● **Supplied text**
For example, if the migration object chooses to migrate db1.table1 to the target, and an onlineDDL is performed on db1.table1 on the source database during the process, the data of db1.table1 on the target database will be inconsistent with the source database.
It should be noted that the way some database management tools initiate DDL is performed by using lock-free mutation by default.
Migration is a short-term behavior. To avoid unnecessary troubles, it is recommended not to perform DDL operations during the migration process.
-
BinLog retention hours
The incrementally migrating process of data transmission relies on the BinLog of the source database.
It is recommended to extend the BinLog retention hours to avoid a long-term interruption and the situation that the BinLog of the source database is cleared during recovery, resulting in the migration not being resumed.
For example, in AWS RDS, connect to the database and run the command below:
# View configuration
# Input:
call mysql.rds_show_configuration;
# Output: Pay attention to the BinLog retention hours.
+------------------------+-------+-----------------------------------------------------------------------------------------------------------+
| name | value | description |
+------------------------+-------+-----------------------------------------------------------------------------------------------------------+
| binlog retention hours | 8 | binlog retention hours specifies the duration in hours before binary logs are automatically deleted. |
| source delay | 0 | source delay specifies replication delay in seconds between current instance and its master. |
| target delay | 0 | target delay specifies replication delay in seconds between current instance and its future read-replica. |
+------------------------+-------+-----------------------------------------------------------------------------------------------------------+
# Adjust the retention hours to 72 hours
# Input:
call mysql.rds_set_configuration('binlog retention hours', 72);
Steps:
-
Create a Replication Instance for migration.
Go to DMS -> Replication Instance and click Create replication instance.
cautionSelect the VPC that you have configured in EKS.
-
Create endpoints.
Go to DMS -> Endpoints and click Create endpoint.
Create the source endpoint and target endpoint respectively. If the target endpoint is the RDS instance, check Select RDS DB instance to configure it.
After configuration, specify a replication instance to test the connection.
-
Create migration tasks.
Click Create task and configure the task according to the instructions.
Pay attention to the following parameters.
-
Migration Type
AWS DMS provides three migration types:
- Migrate existing data: AWS DMS migrates only your existing data. Changes to your source data aren’t captured and applied to your target.
- Migrate existing data and replicate ongoing changes: AWS DMS migrates both existing data and ongoing data changes, i.e. the existing data before the migration task and the data changes during the migration task will be synchronized to the target instance.

● **Raw data**
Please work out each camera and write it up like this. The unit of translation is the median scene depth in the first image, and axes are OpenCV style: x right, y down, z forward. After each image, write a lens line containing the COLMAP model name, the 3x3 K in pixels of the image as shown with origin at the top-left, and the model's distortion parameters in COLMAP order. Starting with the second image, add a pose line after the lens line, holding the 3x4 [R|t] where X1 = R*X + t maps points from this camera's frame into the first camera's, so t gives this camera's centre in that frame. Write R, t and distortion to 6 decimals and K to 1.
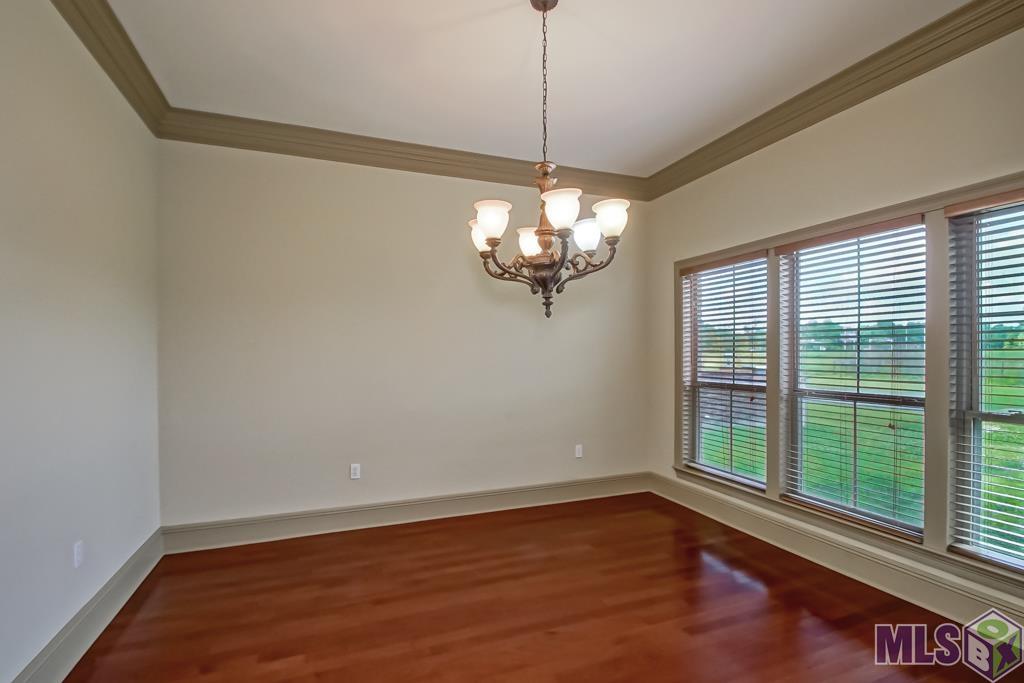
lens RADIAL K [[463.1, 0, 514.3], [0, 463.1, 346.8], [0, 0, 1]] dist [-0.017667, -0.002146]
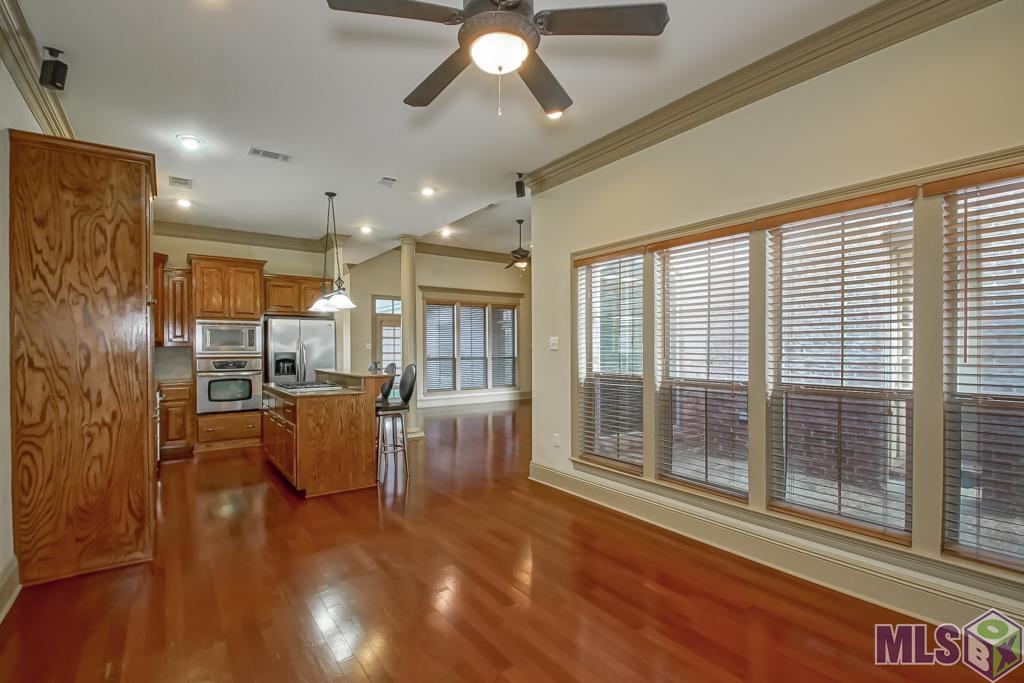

● **Using the information**
A. Answer these from the migration text:
(i) In the sample configuration output, what value does binlog retention hours have?
(ii) To how many hours does the example change the BinLog retention?
(iii) Which VPC should be selected when creating the replication instance?
B. Write out the part of the migration text between "It should be" and "the migration process.", inclusive.

● **Answers**
A.
(i) 8
(ii) 72 hours
(iii) The VPC configured in EKS

B.
It should be noted that the way some database management tools initiate DDL is performed by using lock-free mutation by default.
Migration is a short-term behavior. To avoid unnecessary troubles, it is recommended not to perform DDL operations during the migration process.